Three years into the job of orchestrating U.S. Open theatrics, course setup man Mike Davis has disarmed USGA critics and earned player plaudits. Now he faces his toughest test: Bethpage's peanut gallery.
Throw in forecasted rain, soft greens, the possibility of some red numbers and Davis could be hearing from the fans.
While the self-appointed intellectuals who mine Arts & Leisure have embraced Davis's emphasis on a more cerebral test via multiple tees and surprising yardage variations, the grittier Newsday-reading Long Islanders aren't so impressed.
"I thought this was the U.S. Open, not the U.S. Women's Open," scowled one ticketholder as Padraig Harrington's group scoped out the 555-yard 13th tee instead of a new one that extends the par-5 by fifty yards.
Though Torrey Pines was a true muny-hosted U.S. Open last year, San Diego's surfers and sunbathers didn't give a hoot about the winning score, nor did they pay attention to the tiered rough heights and other nuances which brought Torrey Pines to life.
Bethpage fans, young, old, male and female, crave player misery. Sure they want some theater too. But, no Cats please. Keep your Billy Elliott. They want Death of a Salesman on Long Island.
That's because the 37,000 rounds played annually deliver blows to the body and ball counts of its most blue-collar clientele. And the lucky few who get on the Black Course demand that U.S. Open contestants suffer relatable indignities at the hand of architects A.W. Tillinghast and Joe Burbeck.
"Most of the people that watch Opens don't play the course they watch it on," said the people's unofficial representative and 2008 runner-up, Rocco Mediate. "But how many hundreds, maybe thousands will be watching this event and they've already played No. 3 and they're going to say, I made a 2 on that.' You'll get that in the crowd. It's going to be funny."
Davis's occasionally shortened one-shotters are going over like a foie gras special on a hot dog cart.
"There's no way they're going to play down there!" groused one fan to his buddy when Stewart Cink practiced from the 8th hole's 132-yard tee, a stunning 88 yards in front of the primary tee where Davis hopes to test the player's adaptation skills.
Then there is Davis's highly popular and eminently sensible tiered rough cuts. Just off the fairway, the intermediate cut is 1 3/4". The second cut is 2.5" and the third cut 4-6''. And knee-high stuff for the woefully wayward.
Installed at Winged Foot in 2006, the cut layers have not put any less premium on accuracy. Yet to these fans, this is the stuff of sissies. It's not enough that the fescues are thriving on this spring's relentless rains. Or that it's giving their marshall buddies sleepless nights in anticipation of the inevitable lost ball searches. Nor is there any comfort in hearing that Bethpage features 23 acres of fairways to its 110 acres of rough.

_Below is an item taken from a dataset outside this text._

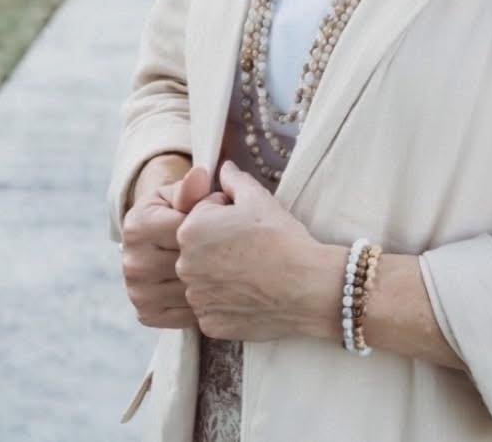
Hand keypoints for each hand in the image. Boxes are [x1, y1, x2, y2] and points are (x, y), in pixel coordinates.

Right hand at [121, 164, 222, 329]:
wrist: (158, 237)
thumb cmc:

"They also say the rough's higher for them. Already they've said that," said Mediate, recounting the practice round jeers. "So it should be--it's definitely different. Definitely different."
Of course Davis is tough. After all, he was booed at Shinnecock Hills in 2004 when he pulled the flagstick during Saturday's 7th green meltdown. He was even pelted with a few plastic bottles.
If Bethpage looks at all vulnerable, Davis may wish his rainsuit was made out of Kevlar.